*The task*.
Output the records below verbatim, minus the pictures.

[Collected data entries]
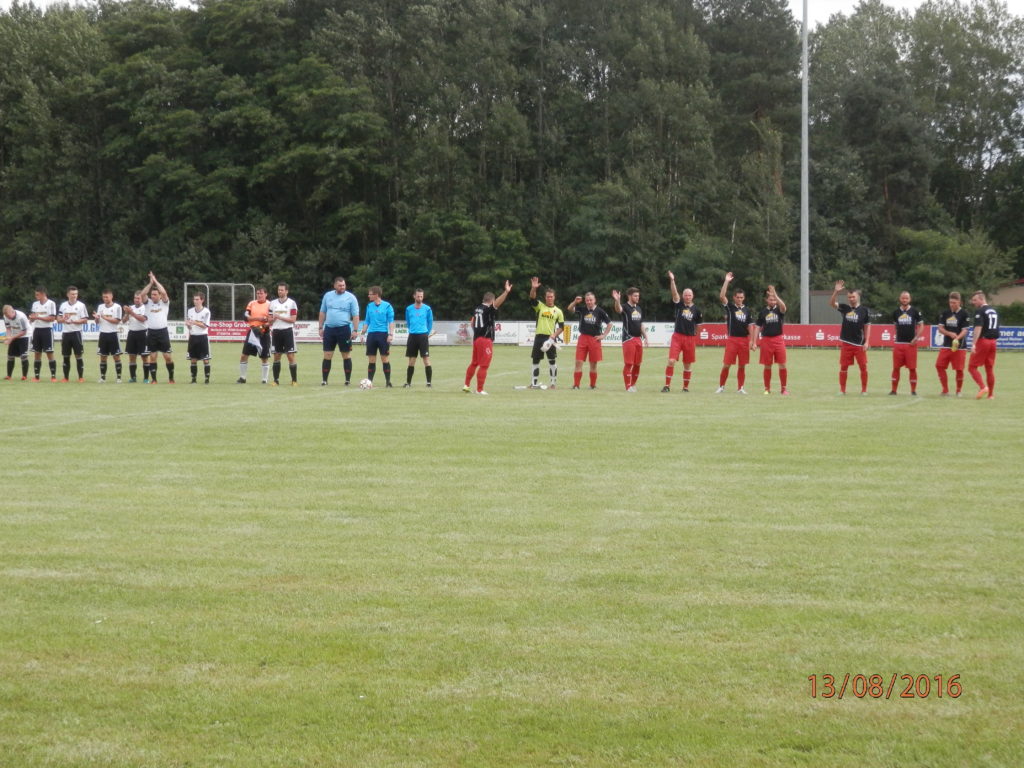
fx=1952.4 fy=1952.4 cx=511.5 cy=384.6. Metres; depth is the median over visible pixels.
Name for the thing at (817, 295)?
shed
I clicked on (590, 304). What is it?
man
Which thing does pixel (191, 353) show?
man
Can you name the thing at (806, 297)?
light pole
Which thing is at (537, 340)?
goalkeeper
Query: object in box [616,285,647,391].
man
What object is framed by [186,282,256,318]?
soccer goal
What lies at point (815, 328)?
advertising board
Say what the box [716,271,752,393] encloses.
man
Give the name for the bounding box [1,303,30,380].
man
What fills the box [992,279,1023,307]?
building
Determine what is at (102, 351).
man
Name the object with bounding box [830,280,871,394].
man
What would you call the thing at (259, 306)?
man
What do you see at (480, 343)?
man
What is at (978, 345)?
man
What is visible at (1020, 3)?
sky
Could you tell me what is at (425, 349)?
man
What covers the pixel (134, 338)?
man
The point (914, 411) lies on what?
grass field
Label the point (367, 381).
soccer ball
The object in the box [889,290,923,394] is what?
man
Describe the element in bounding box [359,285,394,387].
man
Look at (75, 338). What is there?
man
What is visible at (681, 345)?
man
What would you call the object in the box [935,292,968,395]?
man
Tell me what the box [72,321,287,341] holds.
advertising board
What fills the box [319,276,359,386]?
man
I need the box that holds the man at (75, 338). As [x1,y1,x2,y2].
[58,284,88,383]
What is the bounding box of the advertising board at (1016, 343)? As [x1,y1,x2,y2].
[928,326,1023,349]
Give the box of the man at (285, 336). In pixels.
[266,281,298,385]
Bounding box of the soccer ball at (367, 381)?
[358,377,372,389]
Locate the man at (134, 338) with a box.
[125,293,149,382]
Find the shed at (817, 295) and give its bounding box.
[808,289,860,323]
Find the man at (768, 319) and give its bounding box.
[755,284,788,395]
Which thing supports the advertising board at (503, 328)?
on the grass field
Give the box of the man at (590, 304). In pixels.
[570,288,613,389]
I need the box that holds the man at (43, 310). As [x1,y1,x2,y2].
[28,286,57,381]
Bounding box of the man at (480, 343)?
[460,280,511,394]
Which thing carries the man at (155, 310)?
on the grass field
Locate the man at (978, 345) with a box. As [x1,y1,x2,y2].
[965,289,999,399]
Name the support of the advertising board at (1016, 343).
on the grass field
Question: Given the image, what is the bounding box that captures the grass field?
[0,341,1023,767]
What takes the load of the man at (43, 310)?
on the grass field
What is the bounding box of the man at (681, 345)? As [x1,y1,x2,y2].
[661,272,700,392]
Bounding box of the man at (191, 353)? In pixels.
[185,292,212,382]
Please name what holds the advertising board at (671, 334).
on the grass field
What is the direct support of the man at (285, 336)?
on the grass field
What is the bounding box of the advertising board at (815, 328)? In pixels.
[695,322,902,348]
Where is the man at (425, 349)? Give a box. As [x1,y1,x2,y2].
[402,288,434,387]
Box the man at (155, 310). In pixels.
[140,270,173,383]
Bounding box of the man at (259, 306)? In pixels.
[237,284,273,384]
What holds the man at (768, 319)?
on the grass field
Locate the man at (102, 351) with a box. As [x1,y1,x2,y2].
[94,287,123,382]
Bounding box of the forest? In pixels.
[0,0,1022,323]
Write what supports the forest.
on the ground
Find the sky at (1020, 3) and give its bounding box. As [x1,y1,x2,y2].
[1,0,1021,30]
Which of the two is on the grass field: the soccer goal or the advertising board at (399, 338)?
the advertising board at (399, 338)
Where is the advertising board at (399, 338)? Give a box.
[391,321,508,345]
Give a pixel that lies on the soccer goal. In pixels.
(232, 295)
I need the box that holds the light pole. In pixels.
[800,0,809,329]
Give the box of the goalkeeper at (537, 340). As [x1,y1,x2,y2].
[528,276,564,388]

*Solution to this exercise*.
fx=1952.4 fy=1952.4 cx=511.5 cy=384.6. Metres; depth is the median over visible pixels.
Name for the thing at (817, 295)?
shed
I clicked on (590, 304). What is it?
man
Which thing does pixel (191, 353) show?
man
Can you name the thing at (806, 297)?
light pole
Which thing is at (537, 340)?
goalkeeper
Query: object in box [616,285,647,391].
man
What object is framed by [186,282,256,318]?
soccer goal
What lies at point (815, 328)?
advertising board
Say what the box [716,271,752,393] encloses.
man
Give the name for the bounding box [1,303,30,380].
man
What fills the box [992,279,1023,307]?
building
Determine what is at (102, 351).
man
Name the object with bounding box [830,280,871,394].
man
What would you call the thing at (259, 306)?
man
What do you see at (480, 343)?
man
What is at (978, 345)?
man
What is visible at (1020, 3)?
sky
Could you tell me what is at (425, 349)?
man
What covers the pixel (134, 338)?
man
The point (914, 411) lies on what?
grass field
Label the point (367, 381).
soccer ball
The object in the box [889,290,923,394] is what?
man
Describe the element in bounding box [359,285,394,387].
man
Look at (75, 338). What is there?
man
What is visible at (681, 345)?
man
What would you call the object in the box [935,292,968,395]?
man
Tell me what the box [72,321,287,341] holds.
advertising board
What fills the box [319,276,359,386]?
man
I need the box that holds the man at (75, 338). As [x1,y1,x2,y2].
[58,284,88,383]
What is the bounding box of the advertising board at (1016, 343)? As [x1,y1,x2,y2].
[928,326,1023,349]
Give the box of the man at (285, 336). In pixels.
[266,281,298,385]
Bounding box of the soccer ball at (367, 381)?
[358,377,372,389]
Locate the man at (134, 338) with a box.
[125,293,149,382]
Find the shed at (817, 295) and give its bounding box.
[808,289,860,323]
Find the man at (768, 319) and give its bounding box.
[755,284,788,395]
Which thing supports the advertising board at (503, 328)?
on the grass field
Give the box of the man at (590, 304). In pixels.
[570,288,613,389]
I need the box that holds the man at (43, 310). As [x1,y1,x2,y2].
[28,286,57,381]
Bounding box of the man at (480, 343)?
[460,280,511,394]
Which thing carries the man at (155, 310)?
on the grass field
Locate the man at (978, 345) with a box. As [x1,y1,x2,y2].
[965,289,999,399]
Name the support of the advertising board at (1016, 343).
on the grass field
Question: Given the image, what is the bounding box that captures the grass field?
[0,341,1023,767]
What takes the load of the man at (43, 310)?
on the grass field
What is the bounding box of the man at (681, 345)? As [x1,y1,x2,y2].
[661,272,700,392]
Bounding box of the man at (191, 353)? In pixels.
[185,292,212,382]
Please name what holds the advertising board at (671, 334).
on the grass field
What is the direct support of the man at (285, 336)?
on the grass field
What is the bounding box of the advertising board at (815, 328)? In pixels.
[695,322,902,348]
Where is the man at (425, 349)? Give a box. As [x1,y1,x2,y2].
[402,288,434,387]
Box the man at (155, 310). In pixels.
[140,270,173,383]
Bounding box of the man at (259, 306)? In pixels.
[237,284,273,384]
What holds the man at (768, 319)?
on the grass field
Locate the man at (102, 351) with a box. As [x1,y1,x2,y2].
[94,287,123,382]
Bounding box of the forest? In pixels.
[0,0,1022,323]
Write what supports the forest.
on the ground
Find the sky at (1020, 3) and give its bounding box. As [x1,y1,x2,y2].
[1,0,1021,30]
Which of the two is on the grass field: the soccer goal or the advertising board at (399, 338)?
the advertising board at (399, 338)
Where is the advertising board at (399, 338)? Give a box.
[391,321,508,345]
Give a pixel that lies on the soccer goal. In pixels.
(232, 295)
I need the box that holds the light pole. In pixels.
[800,0,809,329]
Give the box of the goalkeeper at (537, 340). As [x1,y1,x2,y2].
[528,276,564,388]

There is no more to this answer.